▶ YOUR GOAL
Could you convert the data below into a JSON list of strings, with one string per line, blank lines skipped and the pictures left out?
▶
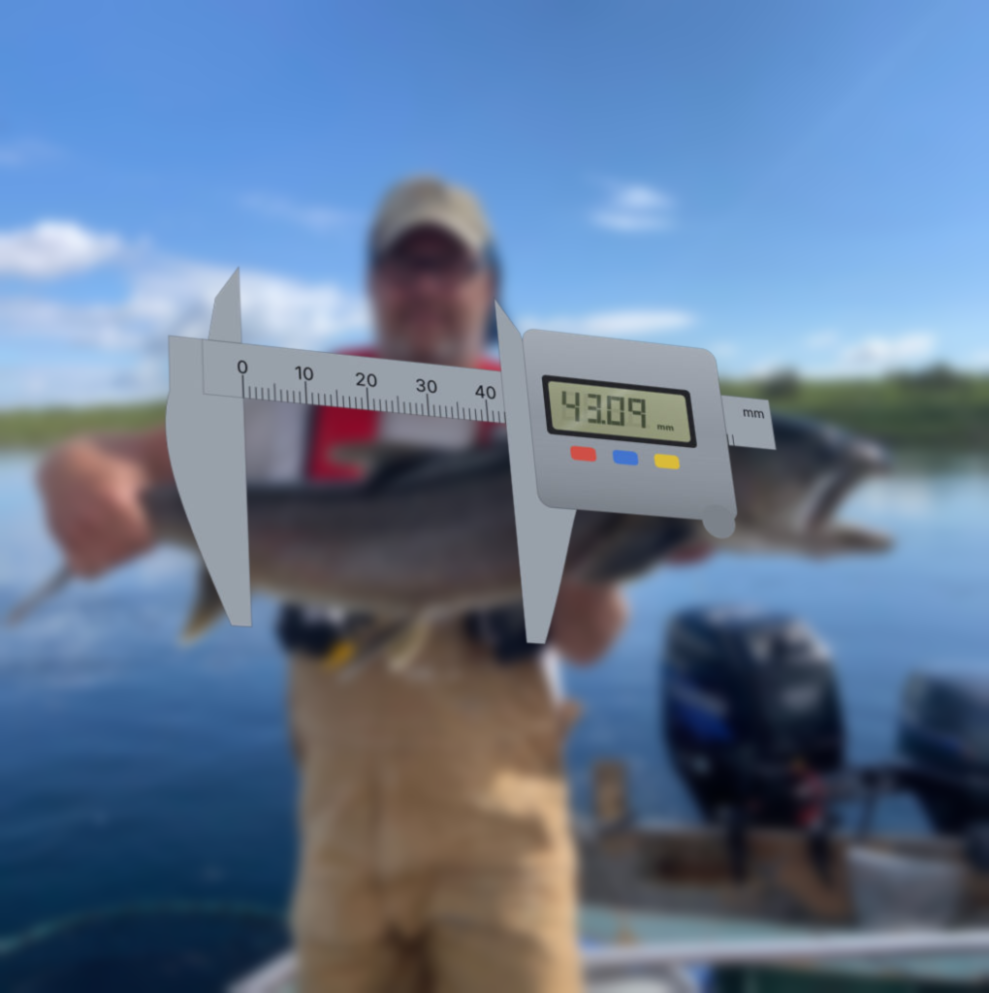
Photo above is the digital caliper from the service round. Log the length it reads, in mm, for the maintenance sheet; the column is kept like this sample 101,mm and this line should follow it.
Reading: 43.09,mm
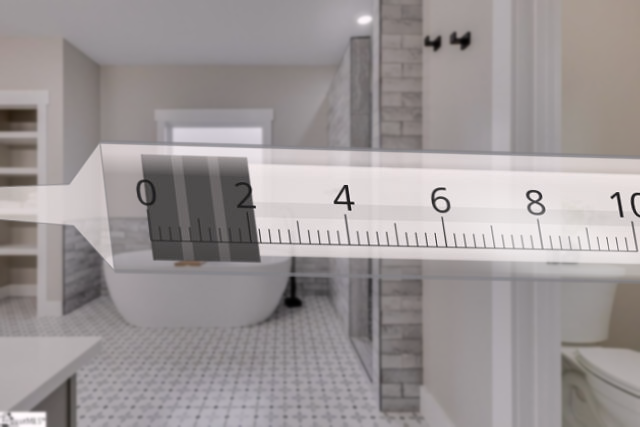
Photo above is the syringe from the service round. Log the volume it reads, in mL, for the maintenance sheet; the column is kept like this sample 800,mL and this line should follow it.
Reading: 0,mL
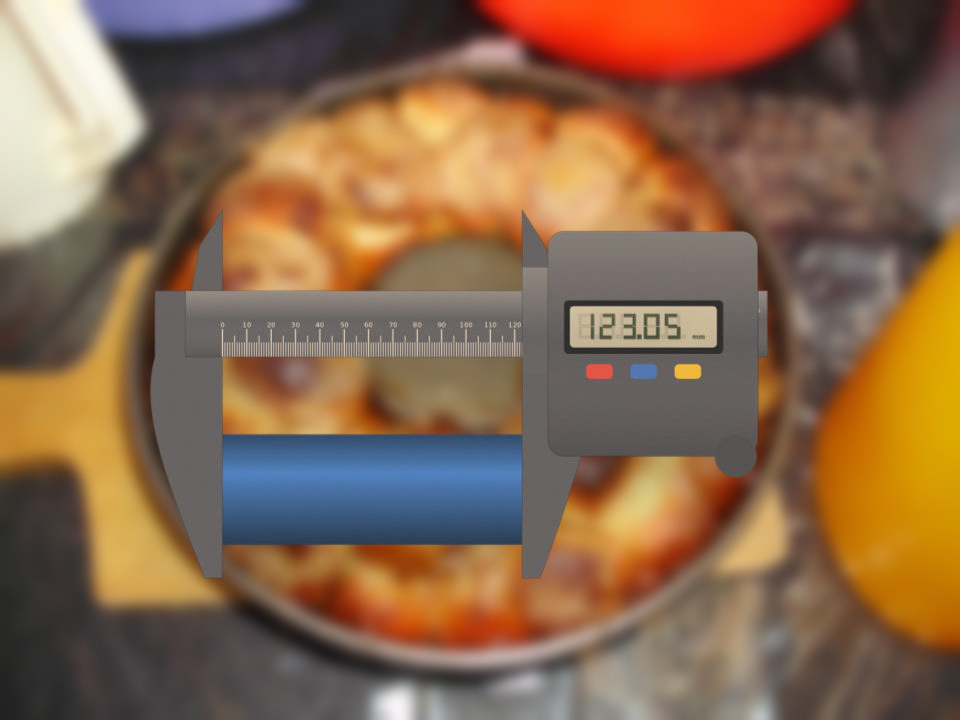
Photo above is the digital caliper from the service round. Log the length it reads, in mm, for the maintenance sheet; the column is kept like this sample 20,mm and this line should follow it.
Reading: 123.05,mm
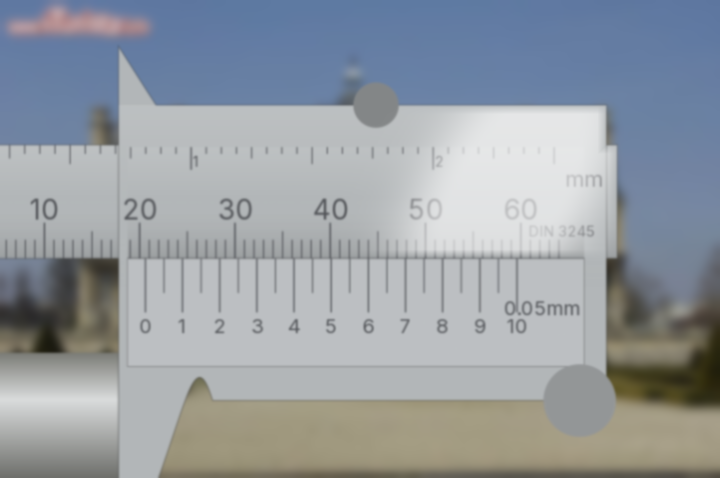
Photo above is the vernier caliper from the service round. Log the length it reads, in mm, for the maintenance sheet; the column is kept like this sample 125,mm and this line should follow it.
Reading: 20.6,mm
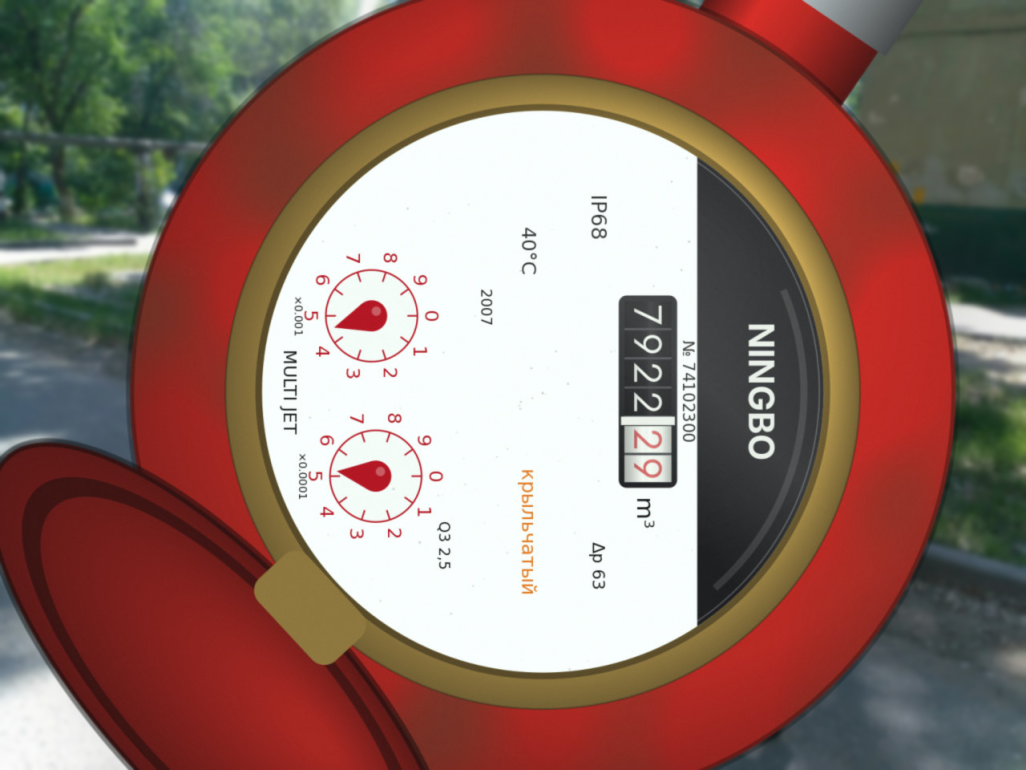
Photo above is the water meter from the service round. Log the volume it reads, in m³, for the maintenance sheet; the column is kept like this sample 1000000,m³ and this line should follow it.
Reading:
◀
▶ REPLY TO THE EXERCISE
[
  "Photo above is the digital caliper from the service round. Log the length it reads, in mm, for the maintenance sheet; the column is kept like this sample 101,mm and this line should follow it.",
  "Reading: 43.09,mm",
  "Photo above is the syringe from the service round. Log the volume it reads, in mL, for the maintenance sheet; the column is kept like this sample 800,mL and this line should follow it.",
  "Reading: 0,mL",
  "Photo above is the digital caliper from the service round. Log the length it reads, in mm, for the maintenance sheet; the column is kept like this sample 20,mm and this line should follow it.",
  "Reading: 123.05,mm",
  "Photo above is the vernier caliper from the service round. Log the length it reads, in mm, for the maintenance sheet; the column is kept like this sample 125,mm and this line should follow it.",
  "Reading: 20.6,mm",
  "Photo above is the water meter from the service round. Log the volume it reads, in m³, for the maintenance sheet; the column is kept like this sample 1000000,m³ and this line should follow it.",
  "Reading:"
]